His Lordship went on to state that in performing the heavy and solemn responsibility of judicial office, Judicial Officers must remain independent of any influence or pressure from the Executive, from parties to litigation and from different circles of society.
He told their Ladyships and Lordships that as they go about making judicial pronouncements, some of their decisions will occasionally engender polite or sometimes brutal attacks from different sectors of the public. That as Judicial Officers, they will encounter situations where a case listed before them will call for a hard or an unpopular decision but that they will have to invariably bear in mind that populism and judging are two contradictions. That their responsibility is to be faithful to their judicial oath and to the rule of law as their role is to give effect to the deep values and the will of the people as expressed in the Republican Constitution and Acts of Parliament.
He underscored the duty to account as another critical limb of the role of a Judicial Officer in a constitutional democracy. He stated that in order to account to the parties, and to enable them to assess whether to appeal where appropriate, judgments must address the issues, they must explain to the parties why Judicial Officers have come to the conclusions they have on fact and law. That as Judicial Officers they must at all costs steer clear of judgments that lack structure or contain unwarranted complexity. They must also aim at, and succeed in, avoiding delay. That delay, at any level of a court system, kills memory and destroys touch, it makes the ultimate task of deciding and writing judgments much more difficult. That they must remember that there may be persons other than the parties who may be concerned in or affected by court decisions and reasons.
The Honourable the Chief Justice also spoke on the notorious subject of judicial corruption. He stated that Malawi cannot expect to make any gains in the war against corruption if the Judiciary takes a passive role in eradicating the scourge within its ranks. He lamented that given the responsibilities and expectations reposed on a judicial officer, for any judiciary to be associated with corrupt practices is a serious tragedy. That when the hunters become the hunted, there will be nothing left for this great nation.

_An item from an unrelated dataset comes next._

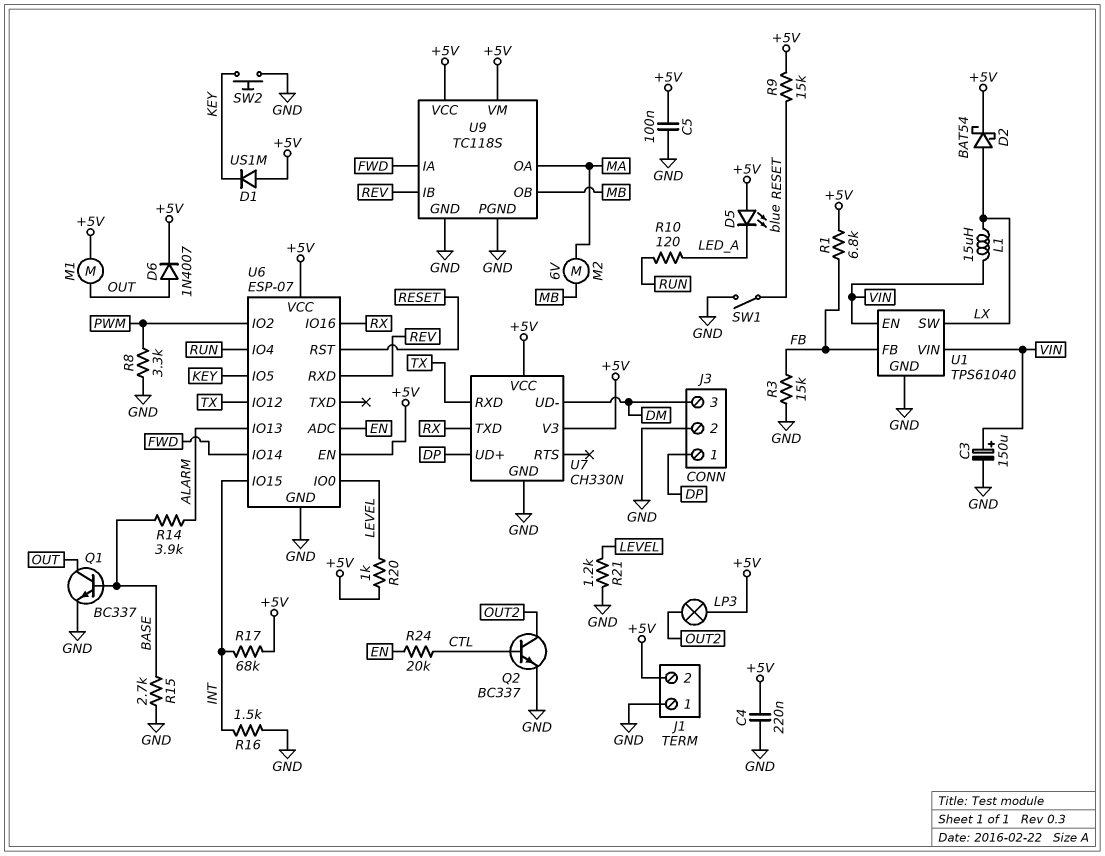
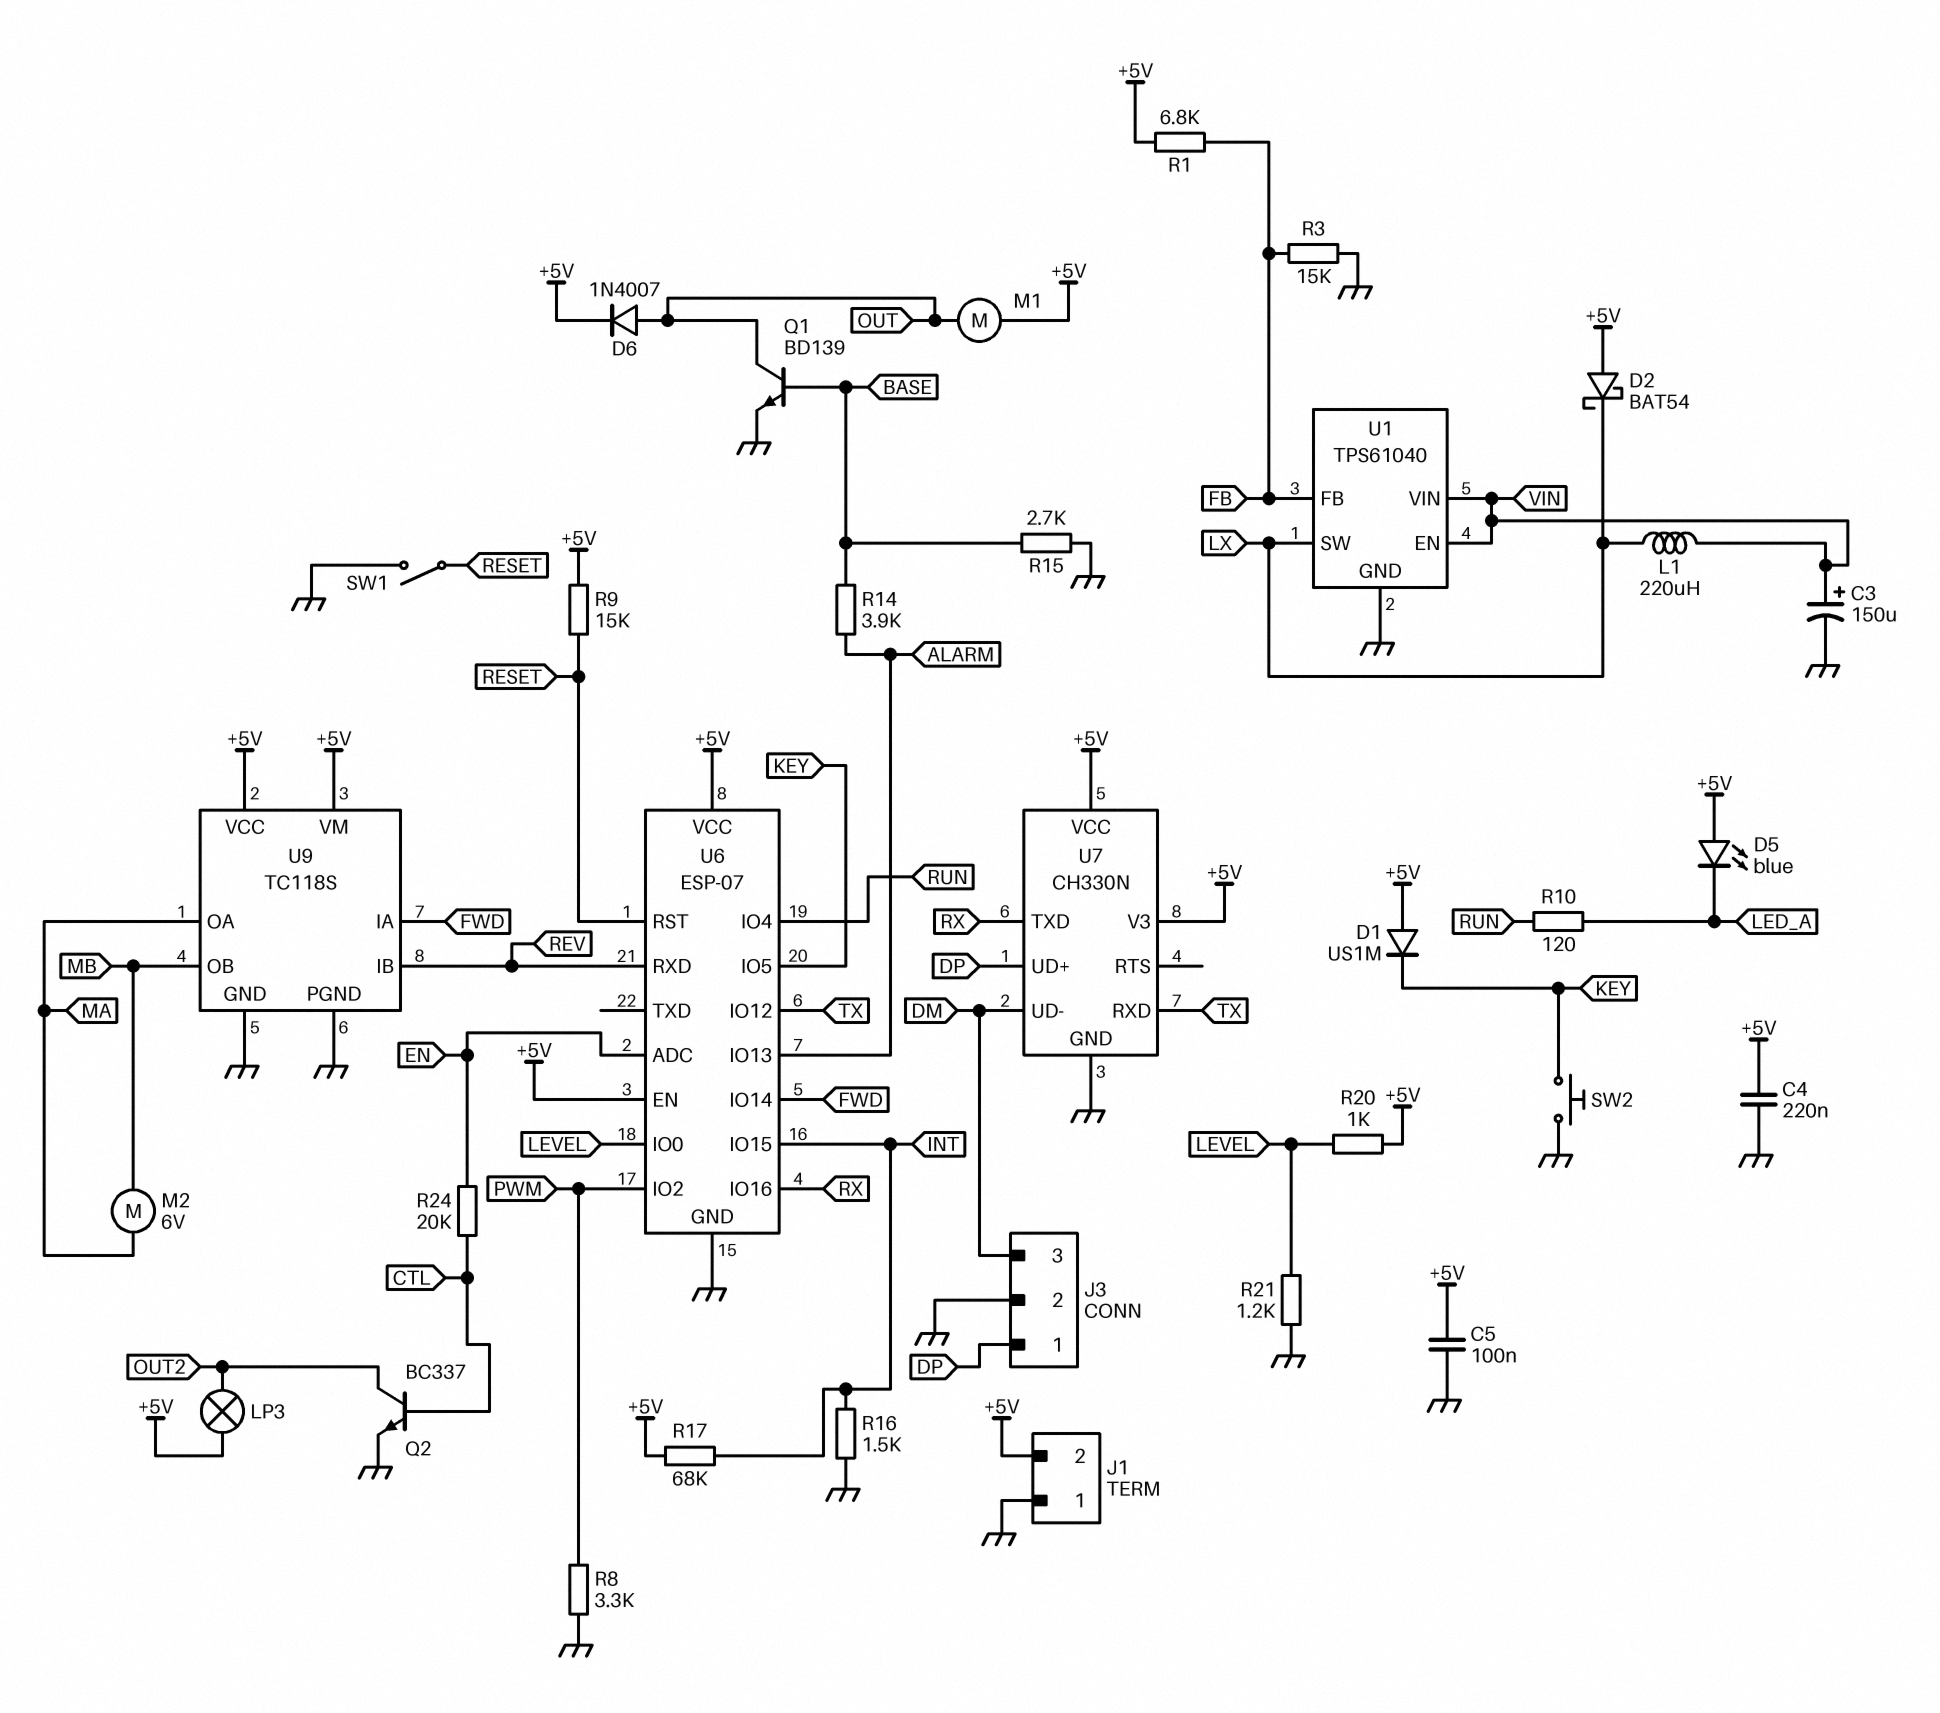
D2: schottky BAT54 (A LX, K +5V) -> schottky BAT54 (A +5V, K LX)
L1: 15uH (LX, VIN) -> 220uH (LX, VIN)
Q1: NPN BC337 (B BASE, C OUT, E GND) -> NPN BD139 (B BASE, C OUT, E GND)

That when judicial officers become slaves and captives of corruption, the survival of human rights, the rule of law and the development agenda of Malawi, will all have been compromised, with unbearable consequences to the citizen.
The Honourable the Chief Justice concluded his remarks with a few words of guidance. He told their Ladyships and Lordships that the judicial task in modern society is demanding and relentless. That the road to success on the Bench is characterised by hard work with considerable work outside sitting times. That the legislature and the courts are always pronouncing new law and for that reason they should try to read as much as they can and to remain scholars to the extent that time allows as this is bound to make them better Judicial Officers and help them enjoy being Judicial Officers. He further advised that as Judicial Officers, they should lack any traces of arrogance, but show intellectual humility. That they must be ready to admit errors in that the strength of their judgments lies in their ability to be self-critical and to admit errors in the appropriate instances.
He emphasised to their Ladyships and Lordships that they must always think of themselves, not as persons of power, but as servants of the public in the highest and most honourable sense of that term.
Finally, the Honourable the Chief Justice rendered his sincere acknowledgement to the Chairperson of the Judicial Training Committee, Honourable Justice Professor Redson Kapindu and his team, for working very hard in making preparations for the induction seminar and for putting up an elaborate programme.